▼▼▼
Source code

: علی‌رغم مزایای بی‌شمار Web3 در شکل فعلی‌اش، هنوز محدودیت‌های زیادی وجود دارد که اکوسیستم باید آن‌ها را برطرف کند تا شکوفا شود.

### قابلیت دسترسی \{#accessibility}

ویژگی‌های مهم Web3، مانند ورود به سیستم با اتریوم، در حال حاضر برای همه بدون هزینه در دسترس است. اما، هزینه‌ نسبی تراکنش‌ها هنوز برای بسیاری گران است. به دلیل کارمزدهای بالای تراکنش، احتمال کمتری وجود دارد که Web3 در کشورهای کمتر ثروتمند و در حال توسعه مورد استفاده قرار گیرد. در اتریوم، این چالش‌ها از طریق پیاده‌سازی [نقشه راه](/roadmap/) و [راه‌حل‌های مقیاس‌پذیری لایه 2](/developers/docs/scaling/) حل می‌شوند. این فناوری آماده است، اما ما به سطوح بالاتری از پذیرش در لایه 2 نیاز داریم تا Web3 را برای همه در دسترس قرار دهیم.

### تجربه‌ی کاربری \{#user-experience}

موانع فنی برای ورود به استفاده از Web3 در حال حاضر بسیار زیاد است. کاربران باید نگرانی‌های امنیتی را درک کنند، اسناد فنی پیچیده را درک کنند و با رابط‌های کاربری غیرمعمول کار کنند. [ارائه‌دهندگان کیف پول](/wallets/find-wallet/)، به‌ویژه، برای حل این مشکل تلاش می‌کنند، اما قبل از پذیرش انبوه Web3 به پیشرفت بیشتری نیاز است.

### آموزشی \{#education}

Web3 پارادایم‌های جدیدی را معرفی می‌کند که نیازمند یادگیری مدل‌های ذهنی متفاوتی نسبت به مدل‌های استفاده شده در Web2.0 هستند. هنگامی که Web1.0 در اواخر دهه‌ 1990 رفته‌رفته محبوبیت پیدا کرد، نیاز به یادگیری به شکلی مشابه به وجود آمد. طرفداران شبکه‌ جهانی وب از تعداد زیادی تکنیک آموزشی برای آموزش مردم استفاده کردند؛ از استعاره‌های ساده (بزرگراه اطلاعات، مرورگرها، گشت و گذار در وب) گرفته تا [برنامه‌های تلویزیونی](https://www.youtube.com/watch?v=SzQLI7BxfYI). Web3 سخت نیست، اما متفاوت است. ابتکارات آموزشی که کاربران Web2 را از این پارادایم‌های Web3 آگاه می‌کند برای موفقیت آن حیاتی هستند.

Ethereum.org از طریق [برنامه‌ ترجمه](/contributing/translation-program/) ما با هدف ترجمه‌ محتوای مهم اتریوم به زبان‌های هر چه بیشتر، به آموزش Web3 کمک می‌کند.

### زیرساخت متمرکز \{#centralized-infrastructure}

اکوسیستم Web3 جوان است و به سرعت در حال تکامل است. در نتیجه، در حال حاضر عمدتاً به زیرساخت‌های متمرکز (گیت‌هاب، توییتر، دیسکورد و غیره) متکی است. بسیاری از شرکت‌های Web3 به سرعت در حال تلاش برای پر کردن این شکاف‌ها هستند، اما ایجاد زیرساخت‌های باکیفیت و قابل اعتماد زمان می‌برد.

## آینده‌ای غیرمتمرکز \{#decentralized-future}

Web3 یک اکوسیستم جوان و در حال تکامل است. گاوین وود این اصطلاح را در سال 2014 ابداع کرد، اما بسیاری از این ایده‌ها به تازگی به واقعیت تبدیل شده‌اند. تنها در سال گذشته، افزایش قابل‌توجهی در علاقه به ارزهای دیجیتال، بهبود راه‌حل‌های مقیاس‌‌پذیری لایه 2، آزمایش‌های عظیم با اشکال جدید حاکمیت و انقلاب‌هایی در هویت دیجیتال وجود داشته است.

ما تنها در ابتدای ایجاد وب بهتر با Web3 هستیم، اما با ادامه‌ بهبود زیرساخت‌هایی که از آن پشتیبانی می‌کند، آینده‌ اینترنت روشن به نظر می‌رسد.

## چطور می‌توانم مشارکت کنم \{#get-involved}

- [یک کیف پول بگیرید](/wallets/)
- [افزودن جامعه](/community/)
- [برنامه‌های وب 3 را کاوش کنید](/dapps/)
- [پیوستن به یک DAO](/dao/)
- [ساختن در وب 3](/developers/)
▲▲▲
*WHAT YOU NEED TO DO:* Give the number of lines in the data above that include the word "تنها", with no other words.

*ANSWER TO THIS EXERCISE:* 2